とうに廃刀し身体も綻び破れ錆びついた私が、仮に報じられてあるような状況の現場に居合わせたなら。公徳心の欠如した人でなしの私は基本は我関せずであるけれども。とはいえこの状況は目に余ると思う。被害者は21歳。端的に言って可哀相だ。


相手の体格にもよるとはいえ、刃物持っていようがいまいが(持ち合わせている蓋然は高い。その意味でも、経験と知見なき者は一目瞭然の危険人物に喧嘩を売るべきではない。唐突なグサリは本当にこわい。それをやるのが、かつての私を含めた、既知外の既知外たる所以であり、ガキのガキたる所以。私が結果的に他人を刺すにも他人に刺されるにも至ることのなかったのは、それこそ日本あるいは東京が諸外国のストリートの状況と比して相対的には平和であったからに過ぎない)、直接に肉体的に衝突したらサシなら2秒で負ける。


車掌に報告した後(ケースバイケース、というか人にもよるが、プロフェッショナルな対応を示し得ないとはまず言えない)、周囲に凄んでみせている男に正面から怒鳴りつけて注意を逸らすくらいしかできないのではないかな。うまくいったとして、被害者を他の車両に逃がすくらいしか。でもそれは、身を挺するということと同義である。


私は昔から、スイッチオンとして有事体制にシフトする体質ではない。耳もいささか遠いので、反応がどこかしら壊れている。目的のために、無用に冷静に対応することしかできない。麻痺しているというのはそういうことで、麻痺しっ放してもいるのだ。男が目に見えて暴れ始めたら、流石に他の乗客は、ことに男衆は動く。相手が単身でバックなきゴロツキであること明白なら――という条件付であるけれども。


そのくらいしか、私としては後付の岡目八目では言えない。書いているうちに、我が身を来歴含めて色々と省みてしまった。


――本当は。


はてなブックマーク - 乗客責めても何もいい方向に向かわないと思うが? - NC-15


上記の元エントリにおけるmuffdivingさんの見解に全面的に同意!とすれば、あるいは私の意は尽きる(「そこまでぶっ壊れてるか、相当腕に自信があるか、自分の命を紙屑と同じぐらいに考えないとキチガイを止めることはできないんだよ。」――本件をめぐる心掛かりのあった事項について明確に指摘したうえに言い切ってくださって、勝手ながら切に御礼を申し上げます、有難うございます)。私の書いていることは屋上屋かも知れない。

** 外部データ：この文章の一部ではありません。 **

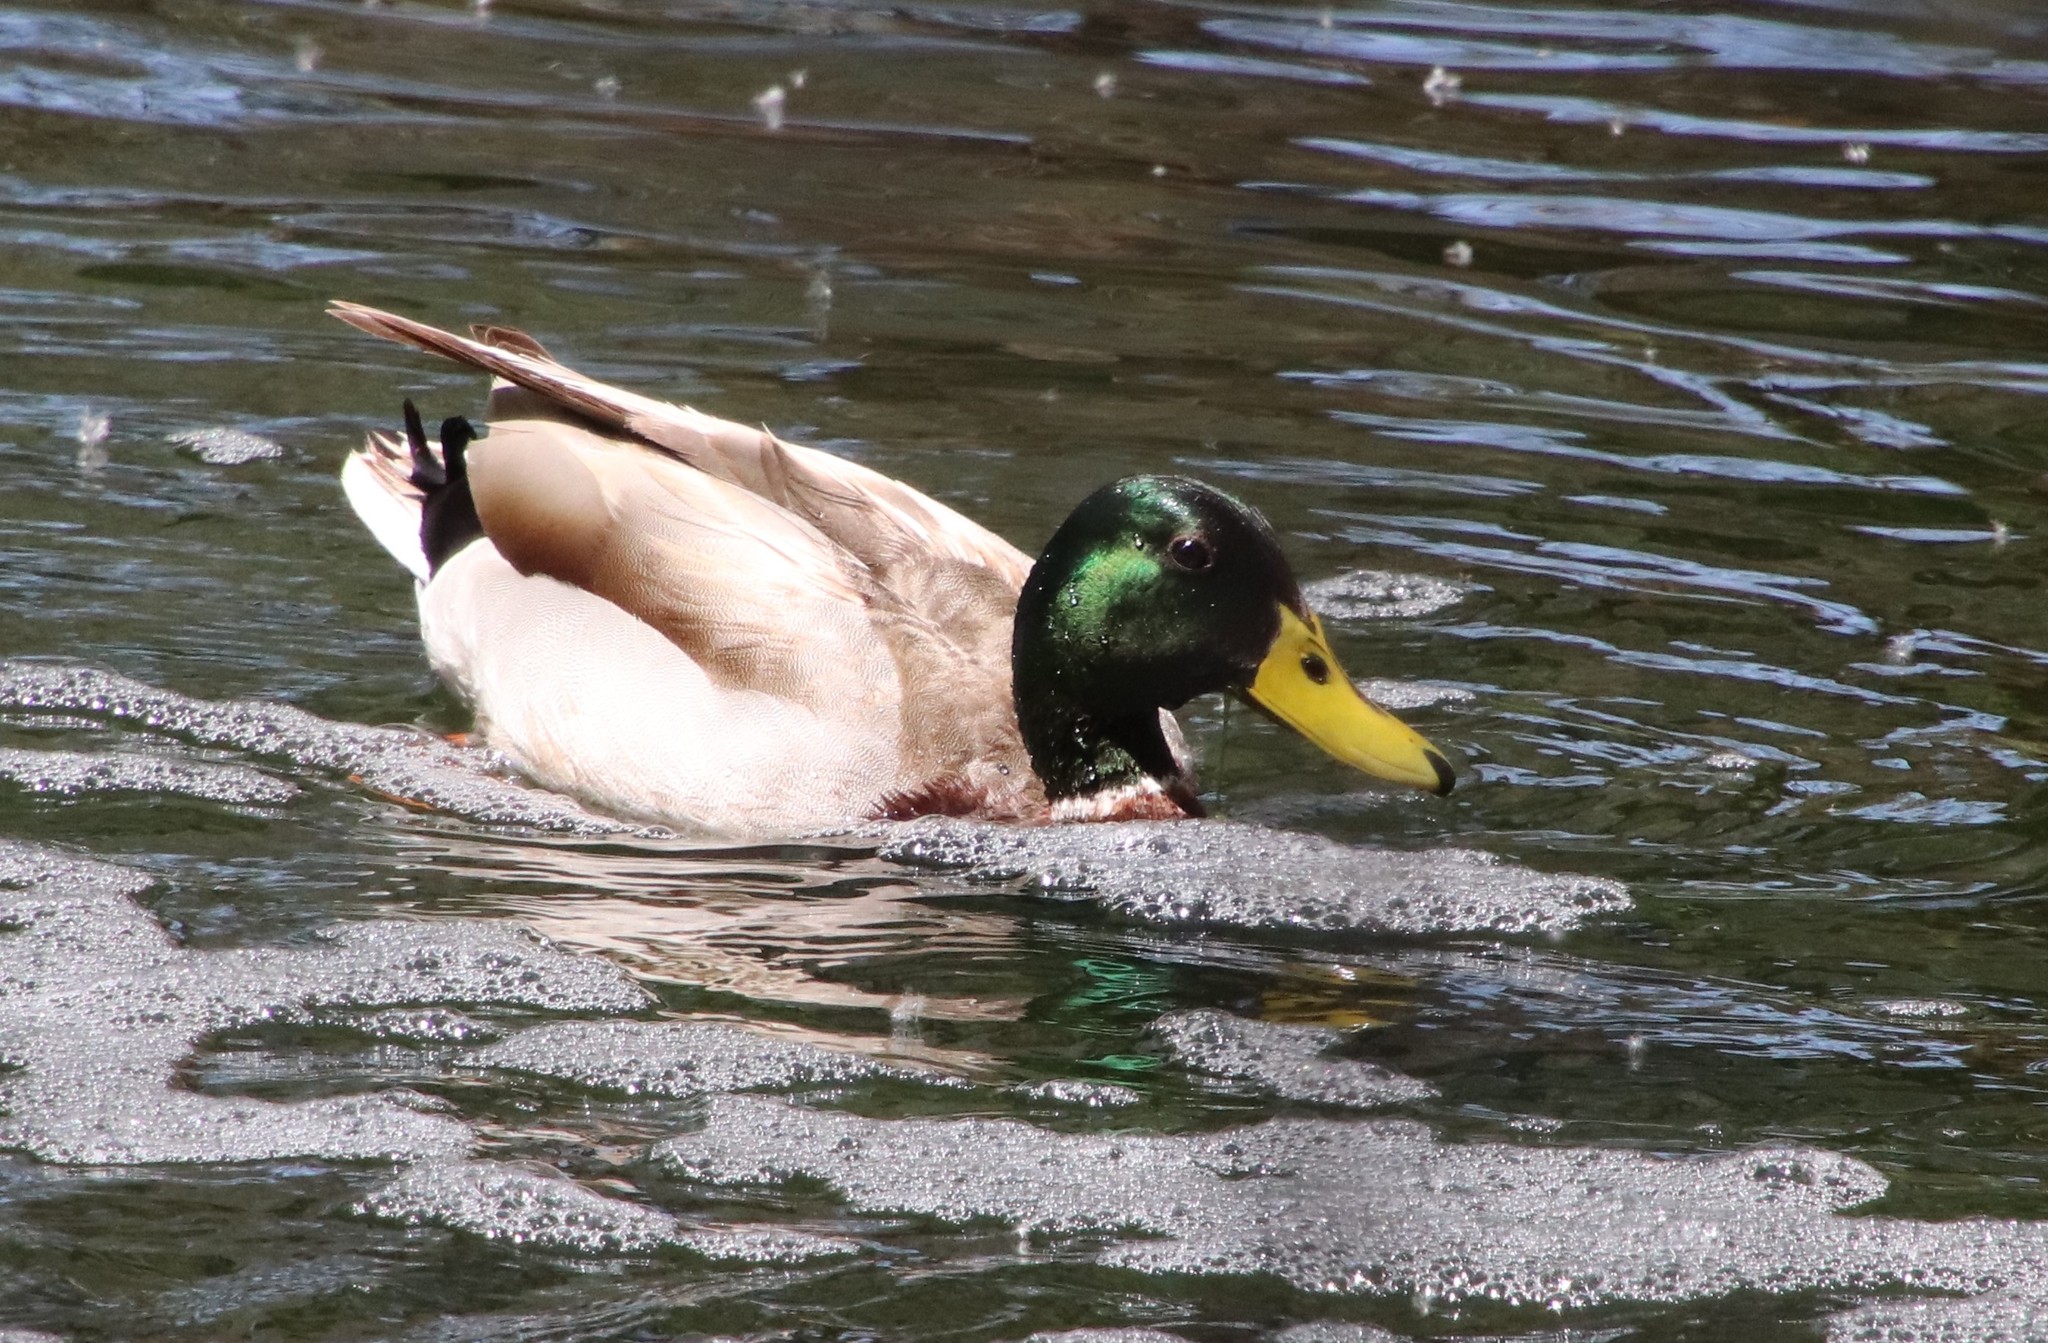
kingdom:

ただ、こういったことは複数の立場、ことに肉体的な暴力一般に対する意見ある側のそれから見解を示しておくべきと考えたゆえ、遅ればせながら私もエントリを掲示します。J-CASTの執筆子にうんこを投げておく意味も込めて。つか暴力云々以前に、単純に知的に不見識だよ、記者様。


最後に。内藤朝雄さんの、素晴らしい良い記事についても、全面的に同意!の意を込めてTBを送らせていただきます(上記に直リンしないのは、一般論としての記述とはいえ、muffdivingさんの繊細な記事に対して失礼とも言える内容が、私のエントリに記されてあることを知っているためです)。